ペルが驚くのも仕方が無い。ジラルドは本命といえる人を作らない男だ。だから今まで家に友人以外の人を入れたりしていない。友人も限られた人しか入れない。


男も女も性別を問わない国柄であるからジラルドもそれなりの経験をしているが…友人が押しかけてくる以外自分から自宅に入れたりしない人だったのだ。これでは驚くなという方がおかしい。


「い…いや…お前がいいなら、俺が口出しする事じゃないし…」
もごもごと口の中で呟くようにペルは話した。


その様子がおかしくて思わず葵は小さく笑ったが、もともとあまり表情を出す事を得意としていなかったので二人に知られる事はなかった。
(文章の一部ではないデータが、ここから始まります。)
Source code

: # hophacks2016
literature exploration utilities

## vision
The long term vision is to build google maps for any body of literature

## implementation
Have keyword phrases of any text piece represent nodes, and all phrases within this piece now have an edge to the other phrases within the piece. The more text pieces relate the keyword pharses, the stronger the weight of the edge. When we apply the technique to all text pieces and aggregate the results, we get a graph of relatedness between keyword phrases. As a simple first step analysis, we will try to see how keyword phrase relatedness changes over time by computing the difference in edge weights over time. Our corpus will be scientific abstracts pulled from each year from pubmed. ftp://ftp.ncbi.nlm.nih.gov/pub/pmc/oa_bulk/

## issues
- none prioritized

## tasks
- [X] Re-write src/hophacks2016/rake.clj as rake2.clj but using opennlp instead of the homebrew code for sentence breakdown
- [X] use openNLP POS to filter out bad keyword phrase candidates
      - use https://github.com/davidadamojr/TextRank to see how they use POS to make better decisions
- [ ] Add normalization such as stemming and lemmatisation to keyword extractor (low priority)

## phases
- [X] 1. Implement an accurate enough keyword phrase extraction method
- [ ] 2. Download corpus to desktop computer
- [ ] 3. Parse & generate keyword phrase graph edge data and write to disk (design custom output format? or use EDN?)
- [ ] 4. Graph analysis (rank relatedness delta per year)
「しかし…随分体重が軽いな…それにかなり疲弊している…」
ジラルドは自分の上着が大きすぎてほとんど服に埋もれてしまいそうな葵を抱き上げて呟やいた。


「まともにしゃべられないみたいだしな」
ペルもさすがにアザが出来るまで腕を握ってしまった相手がしゃべる事がまともにできないほど疲れている事に本当に申し訳なく思っているようで完全に眉が下がってしまってる。
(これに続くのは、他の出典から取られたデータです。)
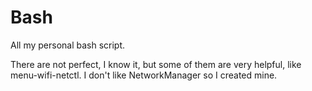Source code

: # Bash
All my personal bash script.

There are not perfect, I know it, but some of them are very helpful, like menu-wifi-netctl.
I don't like NetworkManager so I created mine.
さっきの行為は本当に悪意があるものではなかったのだ。もともと軍人と呼べる人間達ばかりのなかにいたので力加減が出来なかったというのが正解だろう。



「…あれだけ枯れきった荒野をここまで蘇らせた神子の側にいたのだから…その神力の余波を受けたのかもしれないな…」
「言われてみれば…そうかもな…」
「とにかく…怪我はしていないとはいえ、ここまで疲弊しきっているなら早く休ませてやらないとな…」
そう言ってジラルドは身を翻して自分の馬の所まで戻って行った。



「あの坊主ってただもんじゃないかもな…」
ペルは呆然とジラルドの天変地異が起こりそうな言葉の数々に驚くばかりだった。


ジラルドはそんな失礼な事を考えている同僚兼友人を差し置いて自分の馬に跨がり自分の前に葵を横抱きに乗せてなにやら話しかけていた。ペルはそれに続くように自身の馬の元に戻るべく足を動かした。


「名前を尋ねていなかったな…私はジラルドという」
「夏…木…」
葵は反射的に自分の苗字を名乗ってしまった。


相手は恐らくファーストネームを言っているのだろうが…思わず苗字を言ってしまったのだ。


「ナツキ?…響きがいいな。よくあっている」
そう言ってジラルドは笑って馬を進めた。


疲れている葵を気遣っての歩みだったので葵にとっては慣れない馬の上だったがあまり不快な思いをする事なく移動中を過ごす事ができた。